GR L 13505; (February, 1919) (Digest)
G.R. No. L-13505; February 4, 1919
GEO. W. DAYWALT, plaintiff-appellant, vs. LA CORPORACION DE LOS PADRES AGUSTINOS RECOLETOS, ET AL., defendants-appellees.
FACTS:
In 1902, Teodorica Endencia agreed to sell a tract of land in Mindoro to Geo. W. Daywalt. The final contract, dated October 3, 1908, obligated her to deliver the Torrens title to Daywalt upon payment of a balance. The official survey later revealed the land area was 1,248 hectares, not 452 hectares as initially stated. Endencia refused to convey the entire tract, leading to litigation where the Supreme Court ultimately ordered specific performance in Daywalt’s favor, a decree which became final in early 1914.
The defendant, La Corporacion de los Padres Agustinos Recoletos, owned an adjacent estate. Its representative, Father Isidoro Sanz, was aware of Daywalt’s contract with Endencia. After the defendant corporation sold its main estate in 1909, it moved its cattle onto Endencia’s land with her permission, pasturing them there from June 1, 1909, to May 1, 1914. The Torrens title, issued in 1909, was held by the defendant corporation in Manila until compelled by the final decree to deliver it to Daywalt.

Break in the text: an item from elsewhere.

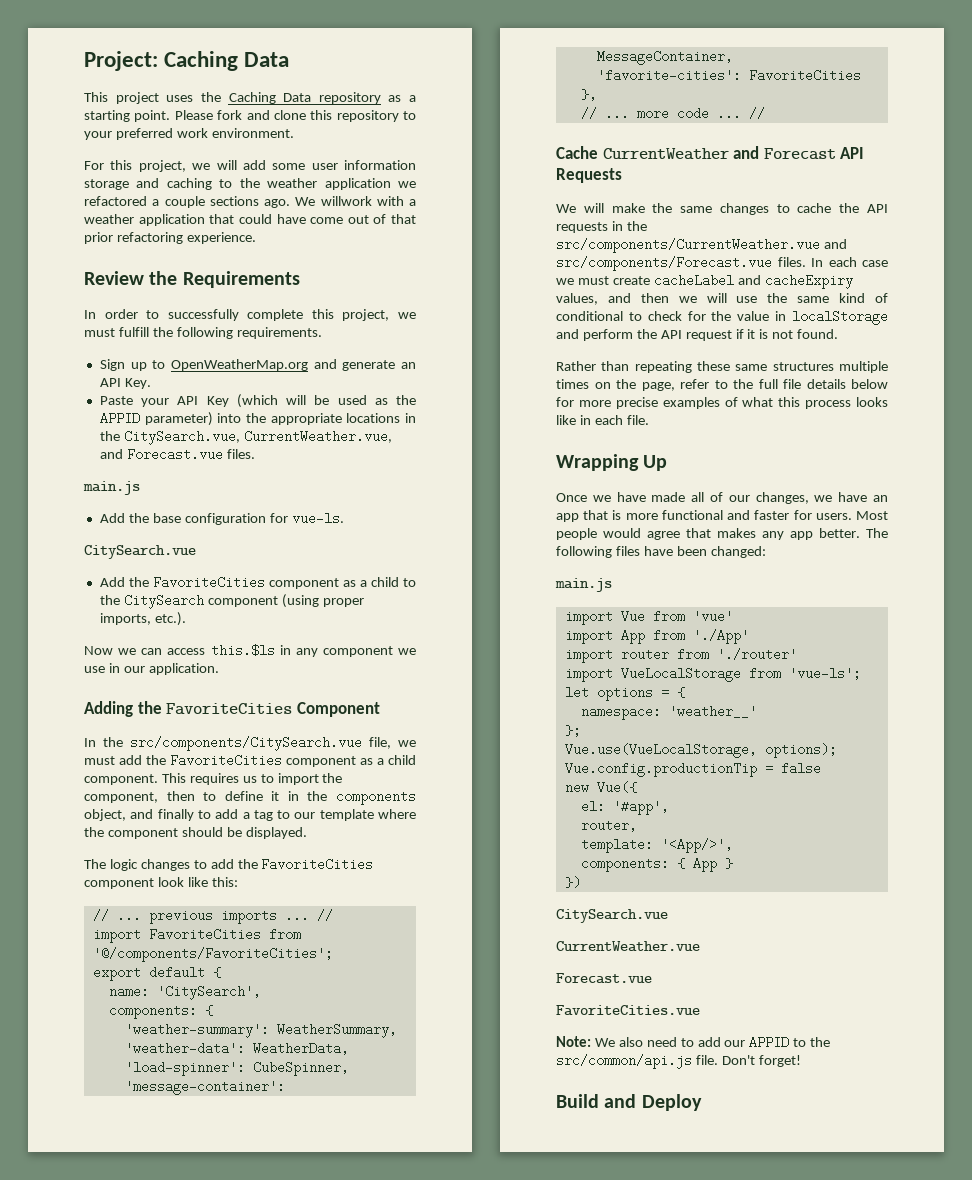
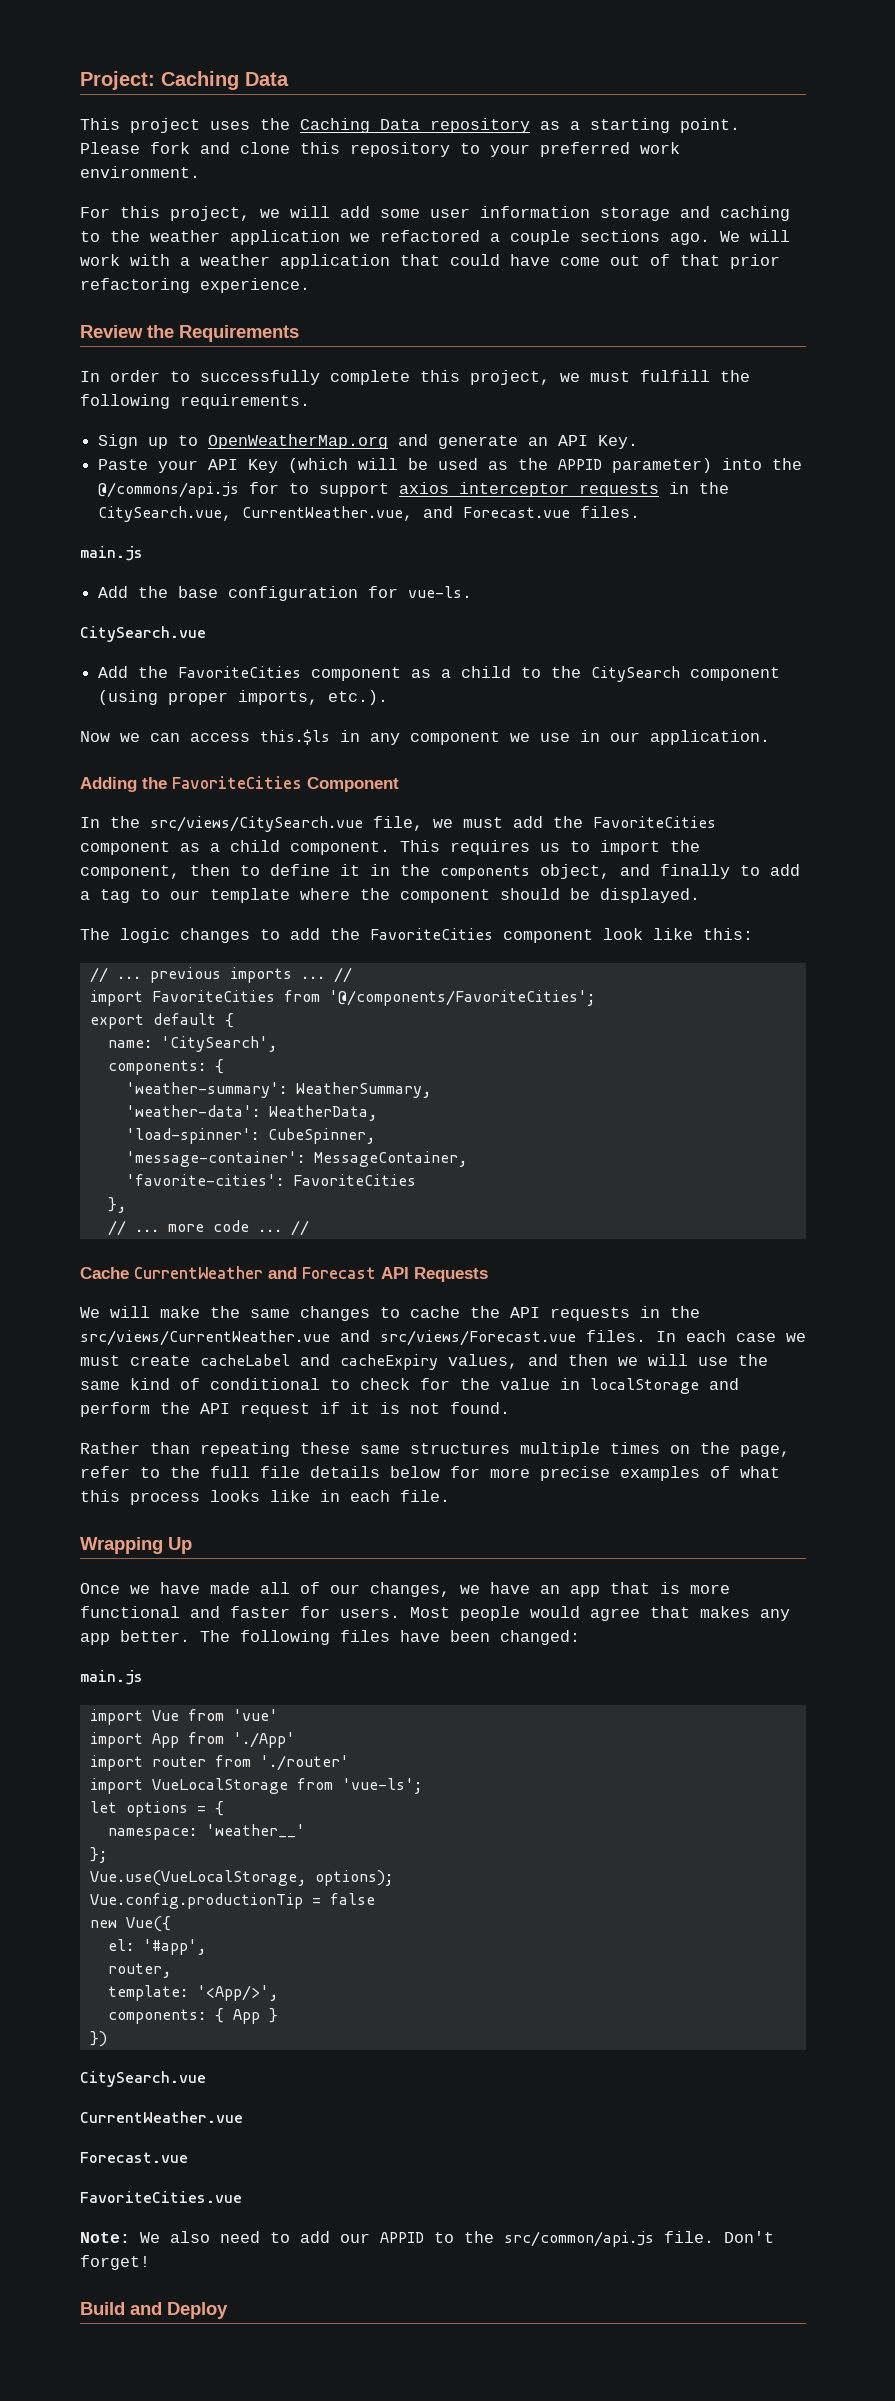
[320,196,372,206] willwork -> [750,230,790,242] [80,254,120,266] will work
[270,413,401,425] appropriate locations -> [98,482,660,498] @/commons/api.js for to support axios interceptor requests
[130,736,362,751] src/components/CitySearch.vue -> [150,816,363,832] src/views/CitySearch.vue
[556,238,847,253] [556,256,772,271] src/components/CurrentWeather.vue and src/components/Forecast.vue -> [80,1330,576,1346] src/views/CurrentWeather.vue and src/views/Forecast.vue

Daywalt filed this action seeking: (1) damages from the defendant corporation for the use and occupation of the land (first cause of action); and (2) damages from both the corporation and Endencia for the depreciation in land value allegedly caused by the delay in conveyance (second cause of action). The trial court awarded Daywalt P2,497 for use and occupation but denied the claim for depreciation damages. Daywalt appealed, contesting the amount awarded under the first cause and the denial of the second cause.
ISSUE:
1. Whether the damages awarded for the defendant corporation’s use and occupation of the land should be increased.
RULING:
1. On the first issue (use and occupation): The Supreme Court found no error in the trial court’s basis for computing damages. The rental value was reasonably estimated at 50 centavos per hectare per annum, consistent with the rate Daywalt later charged the defendant. The period of liability was correctly fixed from June 1, 1909, to May 1, 1914. However, the Court noted a slight computational error in the trial court’s judgment. Recalculating for the full period of 4 years and 11 months at 50 centavos per hectare for 1,248 hectares, the correct amount is P3,044. The judgment was modified to award this amount instead of P2,497.
2. On the second issue (depreciation damages): The Supreme Court denied the claim. The damages sought were classified as “special damages” under the rule in Hadley v. Baxendale. Such damages are recoverable only if, at the time the contract was made, the special circumstances making them a probable result of a breach were communicated to and contemplated by the breaching party. Here, the alleged depreciation due to a general fall in land values was not within the contemplation of the parties when the 1908 contract was executed. Furthermore, such damages were deemed too remote and speculative. This conclusion absolved both Teodorica Endencia and the defendant corporation from liability under this cause. The corporation, though it advised Endencia not to perform, could not be held liable for damages greater than those recoverable from the principal obligor.
DISPOSITIVE PORTION:
The judgment of the trial court was AFFIRMED with MODIFICATION. The award for damages for use and occupation was increased from P2,497 to P3,044. The denial of the claim for depreciation damages was sustained. Costs were imposed on the appellant.